Suppose a cylinder sits upright in "dry water" (zero viscosity). The cylinder has half the density of the water, and we'll ignore the dynamics of the atmosphere.
If I push the cylinder down some past its equilibrium, the buoyant force pushes back up. If I slowly increase the force I'm using to push down on the cylinder, I find a Hooke's law relationship. (This is why I mentioned a cylinder instead of a sphere, but answering for a sphere would be fine.)
However, if I set the cylinder oscillating, I don't think I can use just this restoring force and the cylinder's mass to find an oscillation frequency. I need to account for some sort of "effective mass" of the water. i.e. the oscillating cylinder puts kinetic energy into the water.
How would you estimate the appropriate mass of water to use? And how much power would the water carry away from the cylinder (e.g. by surface gravity waves) if it were started oscillating and set free? Let's also ignore surface tension for simplicity.
Best Answer
I must be missing something but isn't this just directly from a variation of Hooke's law? The buoyancy force is proportional to the density of the displaced fluid and the volume displaced, i.e., $\mathbf{F} = \rho \ V \ g$, where $\rho$ is the mass density of the water, $V$ is the volume of water displaced, and $g$ is the acceleration of gravity here. If we ignore viscosity and surface tension (which is probably okay for very massive cylinders), then we can assume a constant area and a linear dependence on the depth of the oscillating cylinder displaced from equilibrium. We should also assume the cylinder is not tremendously long to avoid issues with varying gravity and pressures.
Then, in the limit of small oscillations the expression would just be: $$ \mathbf{F} = \rho \ g \ A_{cyl} \ \Delta x \tag{0} $$ where $A_{cyl}$ is the cross-sectional area of the cylinder and $\Delta x$ is the displacement from equilibrium. That implies that we can say our "spring constant" is given by: $$ k = \rho \ g \ A_{cyl} \tag{1} $$
No, this is accounted for in the displaced fluid weight (i.e., the $\rho \ V$ terms).
Again, this is accounted for in the displaced fluid weight (i.e., the $\rho \ V$ terms).
This could be approximated by a damping term where the oscillating cylinder undergoes damped harmonic oscillation. Since the oscillation is just a variation of Hooke's law, you can further modify it by adding a damping term in the typical fashion for a damped harmonic oscillator, e.g., add a term like $\nu \ \dot{\mathbf{x}}$ where $\nu$ is a damping rate and $\dot{\mathbf{x}}$ is the time-variation of the position (i.e., speed/velocity).

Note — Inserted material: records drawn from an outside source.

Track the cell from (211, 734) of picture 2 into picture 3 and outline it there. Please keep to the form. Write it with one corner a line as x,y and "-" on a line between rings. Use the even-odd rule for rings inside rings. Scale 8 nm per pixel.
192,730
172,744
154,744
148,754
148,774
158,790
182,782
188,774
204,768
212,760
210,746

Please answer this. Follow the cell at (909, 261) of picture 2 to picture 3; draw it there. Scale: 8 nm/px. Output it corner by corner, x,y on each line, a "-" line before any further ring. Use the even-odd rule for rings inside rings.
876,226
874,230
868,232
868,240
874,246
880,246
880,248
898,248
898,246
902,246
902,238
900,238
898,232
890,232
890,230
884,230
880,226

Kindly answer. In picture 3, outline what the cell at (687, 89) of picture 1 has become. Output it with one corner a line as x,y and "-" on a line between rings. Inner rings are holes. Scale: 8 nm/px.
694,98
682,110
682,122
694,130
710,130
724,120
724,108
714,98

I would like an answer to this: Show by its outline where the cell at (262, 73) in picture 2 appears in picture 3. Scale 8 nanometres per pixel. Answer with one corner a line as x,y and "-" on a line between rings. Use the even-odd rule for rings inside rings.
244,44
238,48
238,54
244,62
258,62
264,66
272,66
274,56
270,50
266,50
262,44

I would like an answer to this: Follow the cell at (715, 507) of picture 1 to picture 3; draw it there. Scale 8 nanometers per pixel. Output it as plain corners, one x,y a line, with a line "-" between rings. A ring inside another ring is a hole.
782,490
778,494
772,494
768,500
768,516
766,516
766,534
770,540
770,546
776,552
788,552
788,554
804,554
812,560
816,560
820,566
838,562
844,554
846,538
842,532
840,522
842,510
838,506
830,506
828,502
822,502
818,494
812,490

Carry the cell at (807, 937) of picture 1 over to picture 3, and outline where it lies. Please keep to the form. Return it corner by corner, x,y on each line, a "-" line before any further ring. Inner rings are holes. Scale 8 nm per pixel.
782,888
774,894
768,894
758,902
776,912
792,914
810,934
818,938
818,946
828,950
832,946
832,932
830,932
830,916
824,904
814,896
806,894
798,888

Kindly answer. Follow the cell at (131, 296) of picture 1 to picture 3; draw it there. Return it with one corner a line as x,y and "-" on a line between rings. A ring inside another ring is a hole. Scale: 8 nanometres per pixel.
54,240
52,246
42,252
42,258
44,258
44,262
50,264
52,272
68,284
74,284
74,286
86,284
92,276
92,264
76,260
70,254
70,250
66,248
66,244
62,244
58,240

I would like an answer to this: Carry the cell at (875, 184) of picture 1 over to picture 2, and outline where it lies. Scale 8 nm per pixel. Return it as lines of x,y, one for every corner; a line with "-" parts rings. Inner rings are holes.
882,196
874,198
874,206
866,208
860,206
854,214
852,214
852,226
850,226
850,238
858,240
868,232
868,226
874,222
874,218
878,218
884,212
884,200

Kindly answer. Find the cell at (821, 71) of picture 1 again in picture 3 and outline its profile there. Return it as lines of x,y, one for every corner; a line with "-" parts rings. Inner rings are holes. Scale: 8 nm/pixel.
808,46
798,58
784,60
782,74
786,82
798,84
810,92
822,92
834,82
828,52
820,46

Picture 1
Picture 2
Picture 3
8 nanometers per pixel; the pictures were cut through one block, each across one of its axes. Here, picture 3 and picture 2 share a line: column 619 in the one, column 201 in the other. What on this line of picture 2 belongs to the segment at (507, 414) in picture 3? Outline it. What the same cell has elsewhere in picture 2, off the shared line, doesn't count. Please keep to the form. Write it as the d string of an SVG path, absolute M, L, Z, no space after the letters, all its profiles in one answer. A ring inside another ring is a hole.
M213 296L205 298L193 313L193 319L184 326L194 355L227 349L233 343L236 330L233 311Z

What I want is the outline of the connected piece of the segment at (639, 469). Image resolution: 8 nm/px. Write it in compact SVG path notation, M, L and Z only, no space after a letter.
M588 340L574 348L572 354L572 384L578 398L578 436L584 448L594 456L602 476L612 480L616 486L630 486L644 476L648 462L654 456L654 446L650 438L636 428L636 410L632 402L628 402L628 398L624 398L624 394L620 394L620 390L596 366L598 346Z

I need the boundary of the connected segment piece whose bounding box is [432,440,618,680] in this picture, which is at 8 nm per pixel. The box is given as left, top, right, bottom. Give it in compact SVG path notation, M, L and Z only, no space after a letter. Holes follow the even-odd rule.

You can estimate the total initial energy as the typical potential energy of a harmonic oscillator with $U = k \ x^{2}/2$ and then determine $\nu$ by measuring the e-folding time for the amplitude of the cylinder oscillations to decrease by a quantified amount.
Update
There is a subtlety that I missed in my original answer in that the frequency is not constant. The frequency of a constant-mass harmonic oscillator is given by $\omega = \sqrt{k/m}$. Here, however, the $m$ is not constant and so the displacement-dependent frequency will be: $$ \omega\left( \Delta x \right) = \sqrt{ \frac{k}{\rho \ A_{cyl} \ \Delta x} } = \sqrt{ \frac{g}{\Delta x} } \tag{2} $$
The damping rate, $\nu$, will also depend upon the displacement of the cylinder from equilibrium as the amplitude of the driven waves depend upon the volume of fluid displaced. Typically one shows that the frequency goes as $\omega^{2} = \omega_{o}^{2} - \nu^{2}/4$, where $\omega_{o} = \sqrt{k/m}$ is the standard harmonic oscillator resonance frequency and $\nu$ is a damping rate.
A simplifying assumption is to start with an initial $\Delta x$ that is small compared with the total cylinder length, $L$, and this allows us to argue that $\nu$ ~ constant (since the fluid displaced will change slowly and by a small amount). Without any damping, the cylinder would oscillate at $\sqrt{ \tfrac{g}{\Delta x} }$ indefinitely but the damping here will alter the maximum $\Delta x$ of each subsequent oscillation. So the amplitude and frequency of oscillations will change in time, i.e., the amplitude will decrease and the frequency should increase.